Start of GIVEN RECORDS

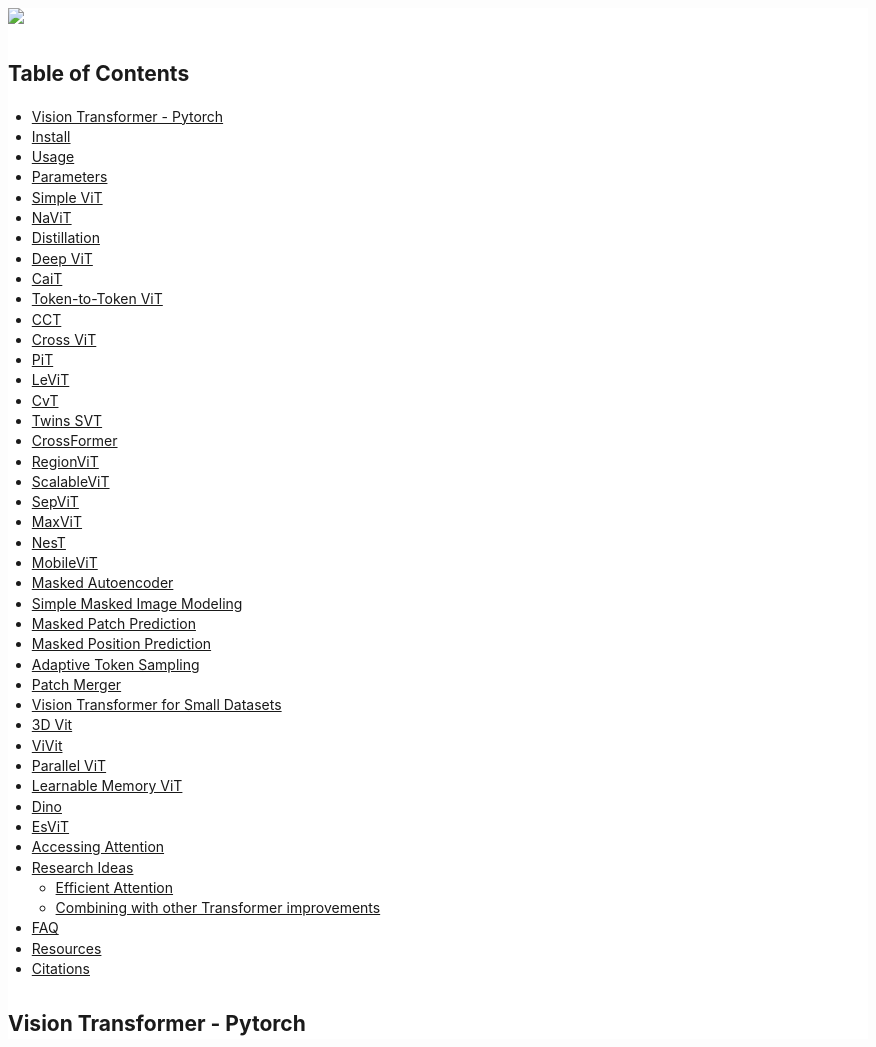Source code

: <img src="./images/vit.gif" width="500px"></img>

## Table of Contents

- [Vision Transformer - Pytorch](#vision-transformer---pytorch)
- [Install](#install)
- [Usage](#usage)
- [Parameters](#parameters)
- [Simple ViT](#simple-vit)
- [NaViT](#navit)
- [Distillation](#distillation)
- [Deep ViT](#deep-vit)
- [CaiT](#cait)
- [Token-to-Token ViT](#token-to-token-vit)
- [CCT](#cct)
- [Cross ViT](#cross-vit)
- [PiT](#pit)
- [LeViT](#levit)
- [CvT](#cvt)
- [Twins SVT](#twins-svt)
- [CrossFormer](#crossformer)
- [RegionViT](#regionvit)
- [ScalableViT](#scalablevit)
- [SepViT](#sepvit)
- [MaxViT](#maxvit)
- [NesT](#nest)
- [MobileViT](#mobilevit)
- [Masked Autoencoder](#masked-autoencoder)
- [Simple Masked Image Modeling](#simple-masked-image-modeling)
- [Masked Patch Prediction](#masked-patch-prediction)
- [Masked Position Prediction](#masked-position-prediction)
- [Adaptive Token Sampling](#adaptive-token-sampling)
- [Patch Merger](#patch-merger)
- [Vision Transformer for Small Datasets](#vision-transformer-for-small-datasets)
- [3D Vit](#3d-vit)
- [ViVit](#vivit)
- [Parallel ViT](#parallel-vit)
- [Learnable Memory ViT](#learnable-memory-vit)
- [Dino](#dino)
- [EsViT](#esvit)
- [Accessing Attention](#accessing-attention)
- [Research Ideas](#research-ideas)
  * [Efficient Attention](#efficient-attention)
  * [Combining with other Transformer improvements](#combining-with-other-transformer-improvements)
- [FAQ](#faq)
- [Resources](#resources)
- [Citations](#citations)

## Vision Transformer - Pytorch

End of GIVEN RECORDS

* _WORK TO BE COMPLETED_: How many of the listing's lines contain "Pytorch"? Respond with a single number and nothing else.

* _EXERCISE SOLUTION_: 2